Exercise details: After locating the line that holds "EMUMOVIES CLASSIC GAMING MEDIA", copy that line and all that follow it word for word through the end of the data, with no pictures.

Page images and extracted text

┄┄┄┄┄┄┄┄┄┄

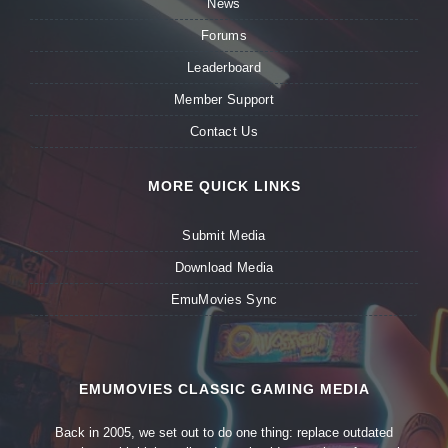
News
Forums
Leaderboard
Member Support
Contact Us
MORE QUICK LINKS
Submit Media
Download Media
EmuMovies Sync
EMUMOVIES CLASSIC GAMING MEDIA
Back in 2005, we set out to do one thing: replace outdated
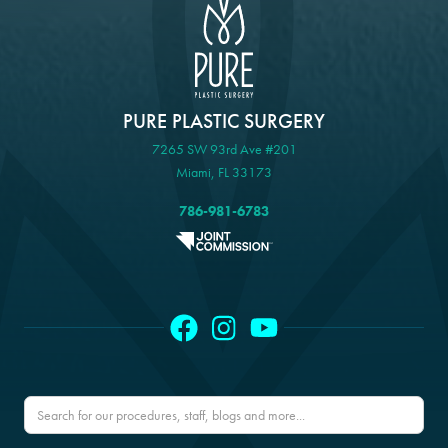
PURE PLASTIC SURGERY
7265 SW 93rd Ave #201
Miami, FL 33173
786-981-6783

┄┄┄┄┄┄┄┄┄┄

Exercise result:
EMUMOVIES CLASSIC GAMING MEDIA
Back in 2005, we set out to do one thing: replace outdated
PURE PLASTIC SURGERY
7265 SW 93rd Ave #201
Miami, FL 33173
786-981-6783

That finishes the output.